MATERIAL SUPPLIED:
==*==
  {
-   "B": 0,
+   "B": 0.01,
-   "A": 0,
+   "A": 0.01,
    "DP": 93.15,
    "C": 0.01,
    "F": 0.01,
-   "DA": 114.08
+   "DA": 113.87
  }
==*==
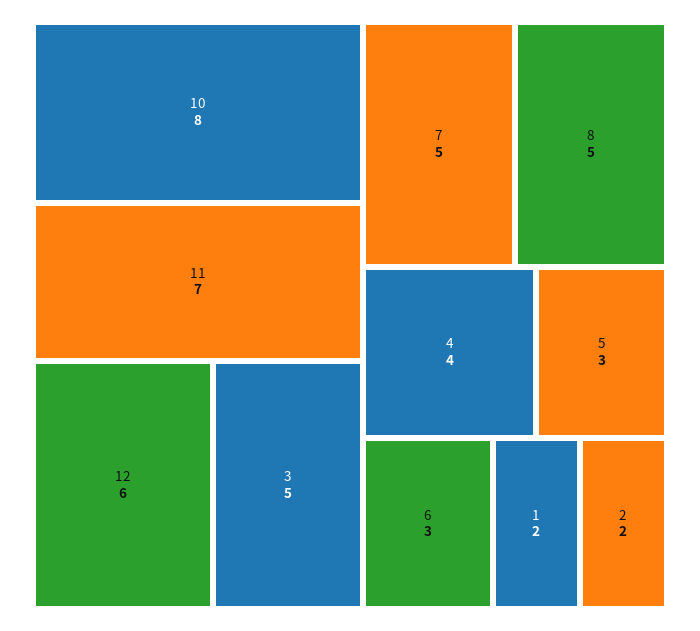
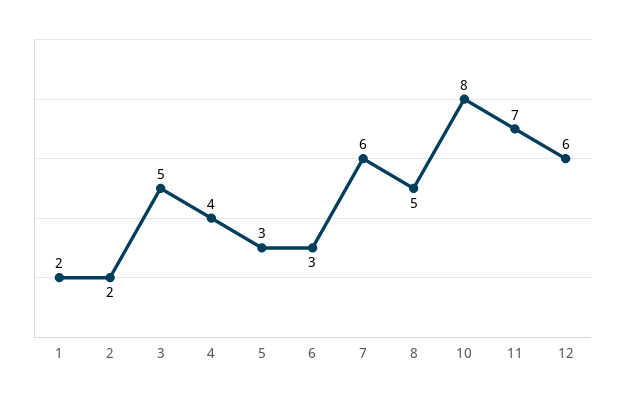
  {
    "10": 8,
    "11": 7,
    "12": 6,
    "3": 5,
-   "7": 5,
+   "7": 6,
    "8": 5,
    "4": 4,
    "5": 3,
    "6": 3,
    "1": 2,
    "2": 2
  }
==*==
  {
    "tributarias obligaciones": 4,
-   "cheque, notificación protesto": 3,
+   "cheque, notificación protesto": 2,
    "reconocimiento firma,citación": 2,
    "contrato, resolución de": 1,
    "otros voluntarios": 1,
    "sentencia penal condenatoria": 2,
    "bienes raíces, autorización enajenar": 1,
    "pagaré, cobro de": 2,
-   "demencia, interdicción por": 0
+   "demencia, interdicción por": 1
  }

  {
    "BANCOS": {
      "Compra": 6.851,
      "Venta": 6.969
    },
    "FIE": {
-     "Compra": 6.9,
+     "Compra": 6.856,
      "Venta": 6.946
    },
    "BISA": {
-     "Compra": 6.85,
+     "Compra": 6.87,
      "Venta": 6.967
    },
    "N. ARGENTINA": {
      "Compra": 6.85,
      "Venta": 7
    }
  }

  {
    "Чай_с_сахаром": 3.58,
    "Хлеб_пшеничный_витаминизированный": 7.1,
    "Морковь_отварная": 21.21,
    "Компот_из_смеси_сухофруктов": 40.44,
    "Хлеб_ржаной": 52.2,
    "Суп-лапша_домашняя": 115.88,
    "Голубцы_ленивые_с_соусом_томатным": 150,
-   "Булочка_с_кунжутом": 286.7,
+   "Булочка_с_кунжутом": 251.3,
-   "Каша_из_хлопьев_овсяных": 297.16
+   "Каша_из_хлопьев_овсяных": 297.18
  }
==*==
PROBLEM DESCRIPTION: Say how many lines above include "notificación", please, and nothing else.

RESULT: 2